以前の漢字文化資料館で掲載していた記事です。2008 年以前の古い記事のため、ご留意ください。
Q0311
「川原」に「かわら」とルビを振るときは、「かわ・ら」ですか、それとも「か・わら」ですか?
A
これは、Q0284の「信濃」と似たような問題ですね。
「川原(かわら)」ということばが、「川(かわ)」と「原(はら)」が結び付いてできたということは、ほぼ間違いのないところでしょう。
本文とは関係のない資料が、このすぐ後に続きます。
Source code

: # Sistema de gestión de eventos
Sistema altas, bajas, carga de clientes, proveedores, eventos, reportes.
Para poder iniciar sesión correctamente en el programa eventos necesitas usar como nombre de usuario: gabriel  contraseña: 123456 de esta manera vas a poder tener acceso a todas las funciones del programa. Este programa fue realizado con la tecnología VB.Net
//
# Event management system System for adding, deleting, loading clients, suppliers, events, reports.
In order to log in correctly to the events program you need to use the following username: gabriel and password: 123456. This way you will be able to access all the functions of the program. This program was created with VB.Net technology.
その際、「かわ」の「わ」と「はら」の「は」とが縮まって1つになってしまい、「かわら」となったのです。
だとすると、「かわら」という読み方を、「川」に対応する部分と「原」に対応する部分とに分解するのは、なかなかむずかしいということになります。つまり、「川原」は2文字で「かわら」と読むのであって、その点では、Q0310でご説明した「熟字訓」の一種なのです。
こんなとき、私たち出版社ではたいてい、「川原」の2文字に「かわら」の3文字を均等に割り付けて、ルビを振ることにしています。真ん中の「わ」は、「川」と「原」の境目あたりに来るわけです。
現在のコンピュータ組版技術では、そんなことはお茶の子さいさい。ありがたい時代になったものです。